クラシック音楽に関する話の前に、そもそもお店でBGMを流すのに、なぜJASRACに支払う必要があるのかを考えてみます。

自分でお金を払って購入したCDをただ流しているだけなのに、なんで追加でお金を取られるのか?」と思った方も多いと思います。
二重にお金を取られているようで、何となく腑に落ちない感じがしてしまいそうですよね。

ですが、著作権的には、公衆に対して音楽を流す、音楽CDを再生するという行為も音楽という著作物の「利用」行為であり、その利用には原則として著作権者の許諾が必要となります。
その根拠となるのが、著作権法第22条の「上演権および演奏権」で、CDを流すという行為も「演奏」とみなされるため、この条文が適用されます。

法では演奏権の適用があるのは「公衆に直接見せ又は聞かせることを目的として」とされていますので、公衆ではない場合には適用されません。自分で買ったCDを自分で聴くような場合は許諾は不要です。

公衆とは、著作権法の一般的な解釈では「不特定の者または特定多数の者」とされているため、美容院や飲食店で音楽を流せば、ほぼ間違いなく公衆に対しての行為となります。

条文では”公衆に直接見せ又は聞かせることを目的として”とあるので、自分で購入したCDかどうかは全く関係なく、とにかく公衆に対して聞かせるのであれば権利者の許諾が必要です。

多くの場合、作詞者や作曲者は、自身が持つ著作権(著作者人格権を除く)をJASRACに対して信託譲渡しているため、JASRACが権利者となっています。

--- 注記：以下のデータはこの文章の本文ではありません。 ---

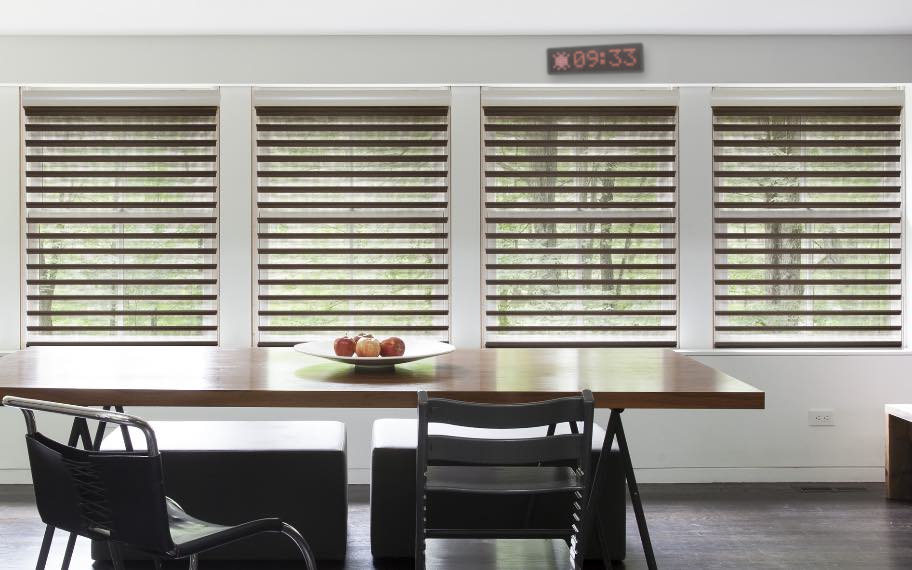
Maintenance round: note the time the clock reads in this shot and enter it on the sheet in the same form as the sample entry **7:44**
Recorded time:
**9:33**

直接JASRACに譲渡している場合もありますし、音楽出版社を通じて譲渡されている場合もあります。
なお、作詞家・作曲家など作家のすべてがJASRACに権利譲渡しているわけではなく、作家自身や関連事務所などが管理している場合も多く、またJASRAC以外にも集中管理団体としてNexTone社がありますので、NexTone社に管理を委託している場合もあります。
つまり、「誰が権利を管理しているのか」に留意する必要があります。

譲渡する権利は選択できるのですが、多くの場合演奏権も譲渡されているため、JASRACが演奏権を行使でき、許諾の対価として使用料を徴収する、ということになります。

クラシックには著作権は無いのか?!

このようにJASRACが行使する演奏権ですが、もちろんJASRACが演奏権を行使できな場合というのも存在します。
著作権者が演奏権を譲渡していない場合もそうですが、ここでポイントとなるのが「そもそも著作権が無い」場合です。

著作権というものは著作物の創作と同時に自動的に発生しますので、著作権が無いという状態になるのは、著作権者が権利を放棄した場合と、著作権の保護期間が経過した場合、ということになります。

著作権法では「放棄」に関して明文化されていませんが、基本的に財産権であるため放棄ができると解釈されています。実際には、自信の権利を行使しないという意思表示をした状態、ということになります。

著作権の保護期間は著作者の死後70年までとされており(→保護期間について詳しくは「著作権の保護期間」参照)、一般的に思い浮かべる”クラシック音楽の作曲者”は70年以上前に亡くなっていることから、クラシックには著作権が無い(=保護期間が切れている)と考えている方が多いと思います。

確かに、ベートーヴェンやモーツァルトといった多くのクラシック曲の作曲家は亡くなってから70年以上経過しているため、著作権の保護期間は経過しています。そういった点では、これらの作曲家の作品については著作権が切れていると言えます。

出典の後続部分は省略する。